My Dad has been in the CCU, which for those medical illiterates stands for "Coronary Care Unit." Located on the 3rd Floor, near the ICU (Intensive Care Unit), it seems this floor is made for those in critical need. It can be a very sad place...I've sat in the waiting rooms where families are hugging in tears, phone calls are made and people break down in sobs..it's definitely not for the faint of heart. I often feel like I should do something to help them.

The irony of this logistical location is that the 3rd Floor also houses the most joyous place in the hospital....the Nursery. When I first went to see my Dad and got off the elevator, I quickly looked to see what direction to go for CCU. Ironically, the room numbers are the same for the nursery side and the CCU side. In the words of a popular song..."Isn't it ironic?"

There is something surreal to sit in a waiting room and experience death and loss, while at the same time see excitement and life beaming from just around the corner. The effect of that location can be two-fold...either you ignore the part of that floor you aren't experiencing or you begin to see the very circle of life. For the analyzer like me, it causes me to realize what a vapor this life of ours is.

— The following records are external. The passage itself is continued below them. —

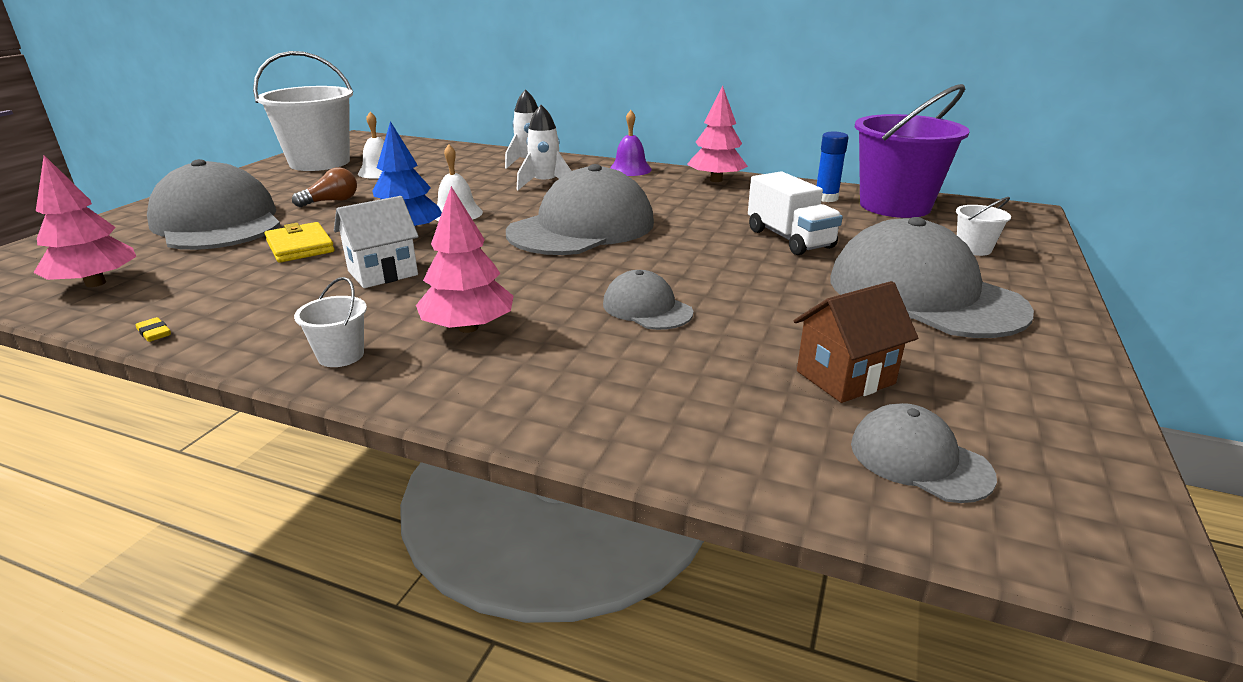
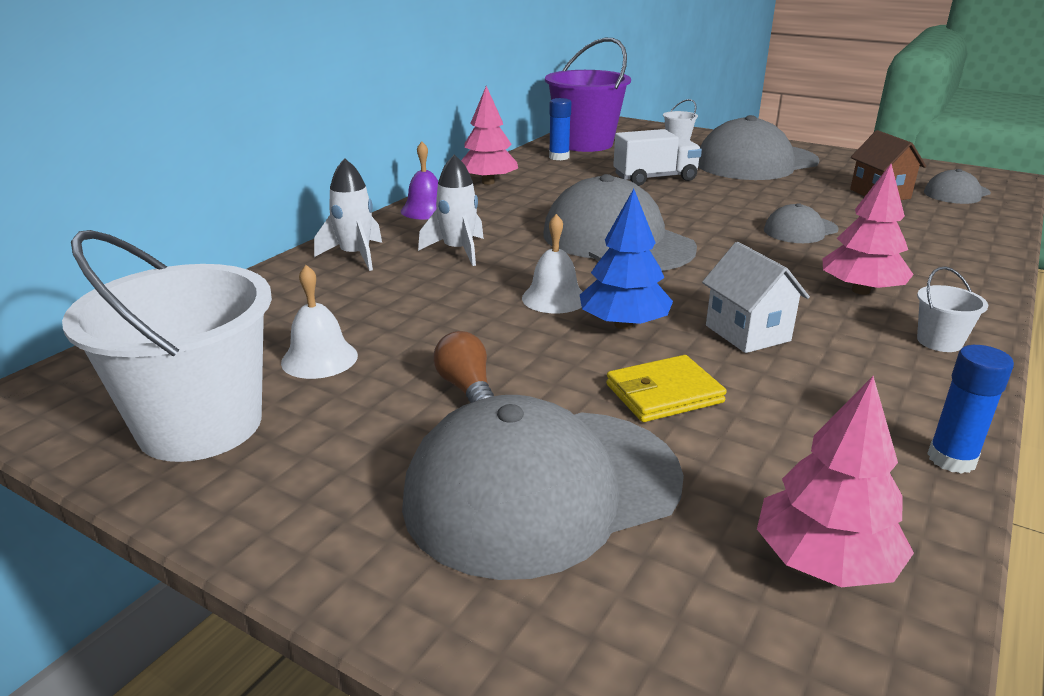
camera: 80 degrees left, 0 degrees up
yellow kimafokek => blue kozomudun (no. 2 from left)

The other obvious thing this hospital needs is an internet cafe. The ability to use most technical equipment is prohibited in many areas of the hospital due to its reaction to the medical equipment. But, given the way of the world and their connectivity of email, having the ability to go to a computer in a safe area, log onto email, and send out global updates would alleviate the pressure for family members trying to alert family and friends on the patient's condition. To solve that problem for me, my best friend is the point person, making a majority of the calls on Dad's condition to update those who want to know. But, if I could have done that from the hospital, I could send out the word immediately, and to everyone at one time.

One of my Mom's favorite phrases was, "When will he ever learn?"....and I can hear her echo that in this situation....when will hospitals learn to be a comfort and help to the family in the communication area.

I'll close by thanking all of those who've been praying, and continue to pray, for my Dad. He's had his ups and downs and hopefully will be back on his feet again real soon.